Here, we provide the food consumption data among those countries.
> import Learning
> import qualified Numeric.LinearAlgebra as LA
> england = [375, 57, 245, 1472, 105, 54, 193, 147, 1102,
> 720, 253, 685, 488, 198, 360, 1374, 156]
> northernIreland = [135, 47, 267, 1494, 66, 41, 209, 93, 674,
> 1033, 143, 586, 355, 187, 334, 1506, 139]
> scotland = [458, 53, 242, 1462, 103, 62, 184, 122, 957,
> 566, 171, 750, 418, 220, 337, 1572, 147]
> wales = [475, 73, 227, 1582, 103, 64, 235, 160, 1137,
> 874, 265, 803, 570, 203, 365, 1256, 175]
We want to know how differ the countries based on those data.
For that purpose, we would like to reduce the redundant information
or, in other words, perform PCA.
We create a single list of feature vectors (each country) used later
for the analysis.
> countries = map LA.fromList [england, northernIreland, scotland, wales]
We perform PCA, i.e. calculate the compression (dimensionality reduction)
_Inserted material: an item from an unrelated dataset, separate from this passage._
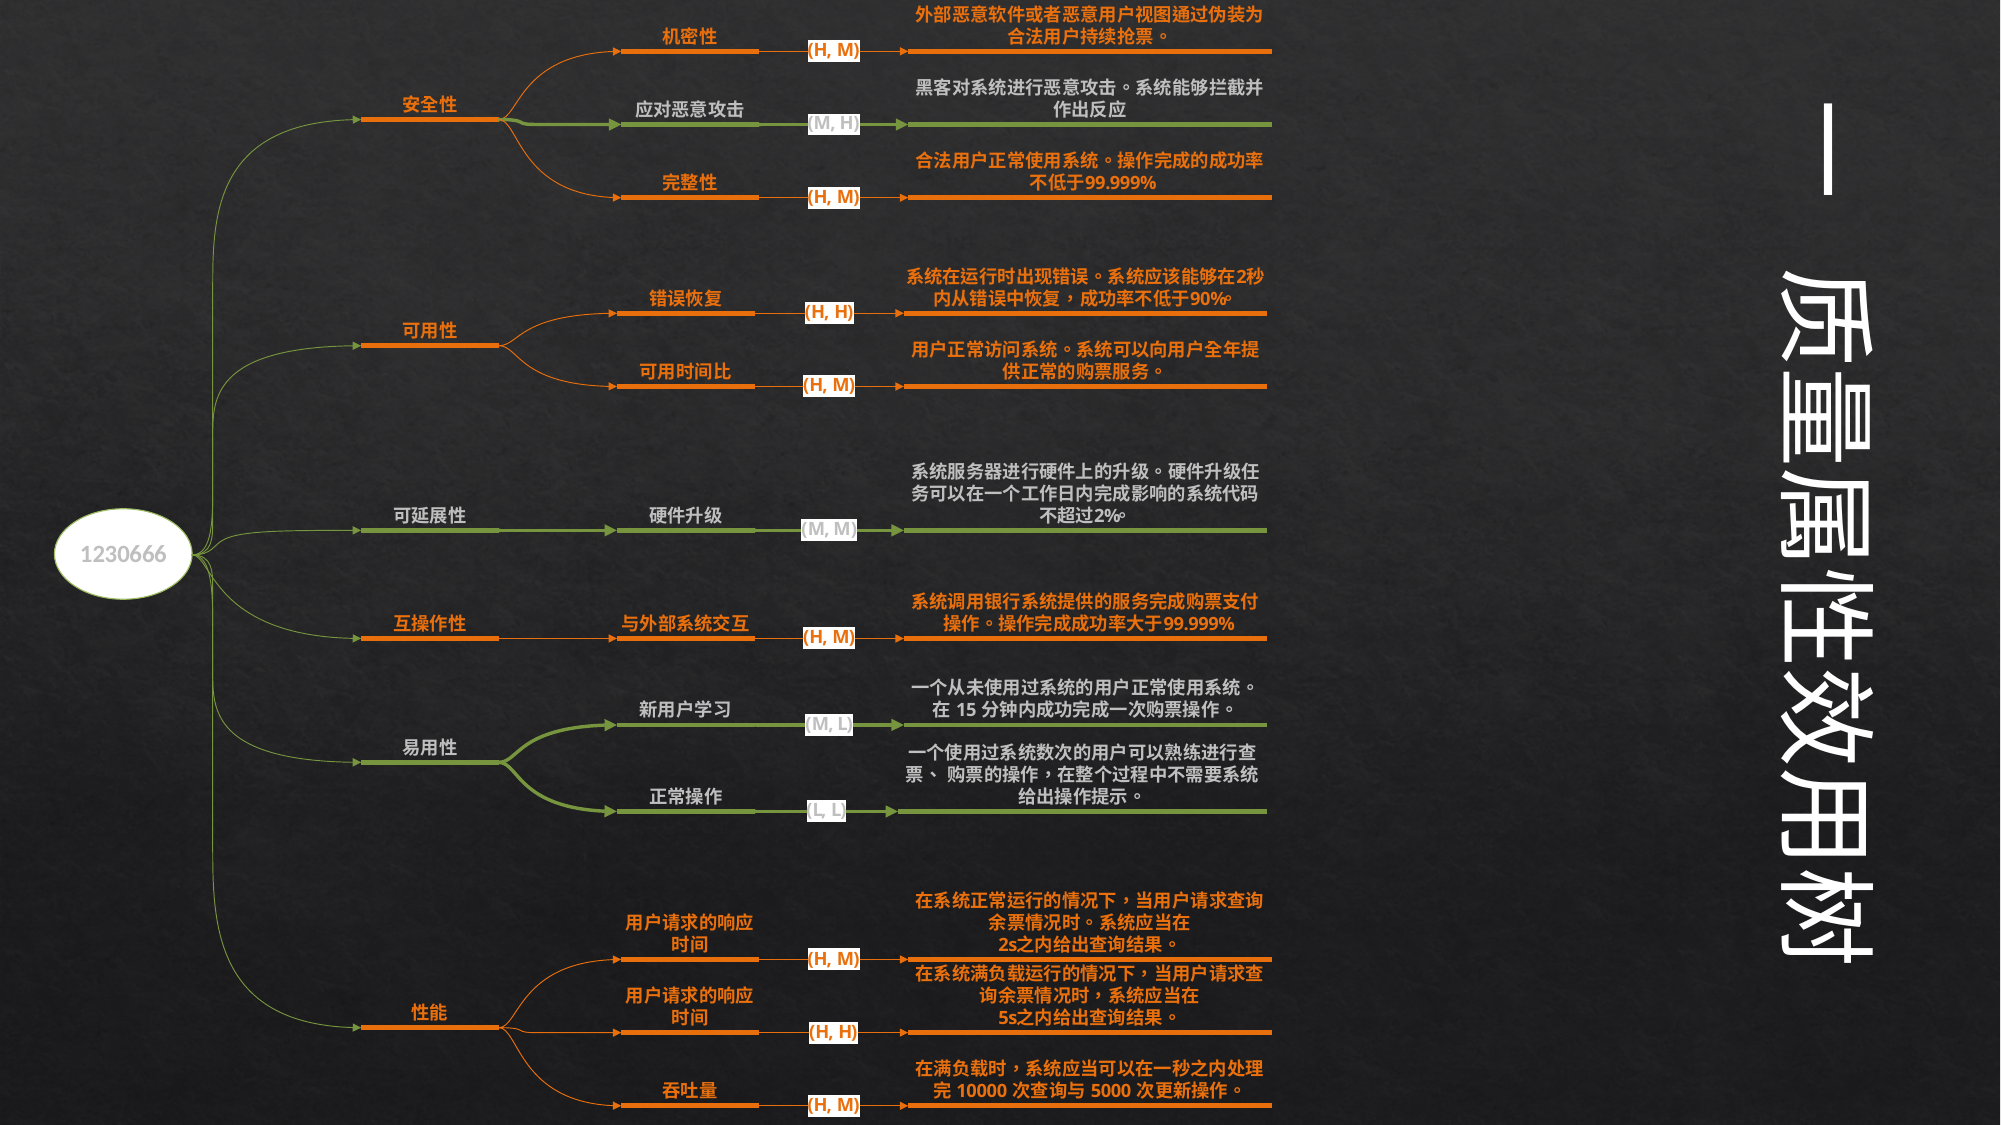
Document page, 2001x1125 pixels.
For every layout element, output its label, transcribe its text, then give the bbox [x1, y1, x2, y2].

text_box 一 质量属性效用树 [1745, 84, 1897, 991]
picture [51, 0, 1275, 1125]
function `compress`. The `pca` function is given
`principalComponents` parameter. Here it's 1, that means that
`countries` vectors of 17 features will be reduced into scalars (1D vectors).
> compress = let principalComponents = 1
> pca1 = pca principalComponents countries
> in _compress pca1
Output the resulting scalar values for each country
> main = mapM_ (print. compress) countries
Here is a summary:
England -702.9850482521952
Northern Ireland -80.6002572540017
Scotland -649.8612350689822
Wales -798.521043705295
Wales
\/ England Northern Ireland
\/ \/
..o....o..o.................................o
/\
Scotland
Now, we can clearly see that there exists a difference between
Northern Ireland and the rest of the countries.